■ Input data:
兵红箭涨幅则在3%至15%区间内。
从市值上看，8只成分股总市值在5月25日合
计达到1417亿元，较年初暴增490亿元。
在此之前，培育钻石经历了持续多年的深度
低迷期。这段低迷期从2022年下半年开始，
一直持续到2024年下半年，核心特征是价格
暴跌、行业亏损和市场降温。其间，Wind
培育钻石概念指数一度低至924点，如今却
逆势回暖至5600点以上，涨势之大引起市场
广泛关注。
...
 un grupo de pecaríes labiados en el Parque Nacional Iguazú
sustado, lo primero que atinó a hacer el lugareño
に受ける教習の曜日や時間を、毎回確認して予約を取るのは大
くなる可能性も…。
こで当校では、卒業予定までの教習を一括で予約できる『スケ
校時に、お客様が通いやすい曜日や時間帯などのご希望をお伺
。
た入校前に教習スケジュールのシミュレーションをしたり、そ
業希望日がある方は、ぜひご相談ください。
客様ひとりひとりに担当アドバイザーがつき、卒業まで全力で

■ Goal of the exercise: Out of the data above, transcribe exactly and only the lines starting with the line that has "た入校前に教習スケジュールのシミュレーションをしたり、そ" and going on through the line that has "客様ひとりひとりに担当アドバイザーがつき、卒業まで全力で", both included.

■ The answer:
た入校前に教習スケジュールのシミュレーションをしたり、そ
業希望日がある方は、ぜひご相談ください。
客様ひとりひとりに担当アドバイザーがつき、卒業まで全力で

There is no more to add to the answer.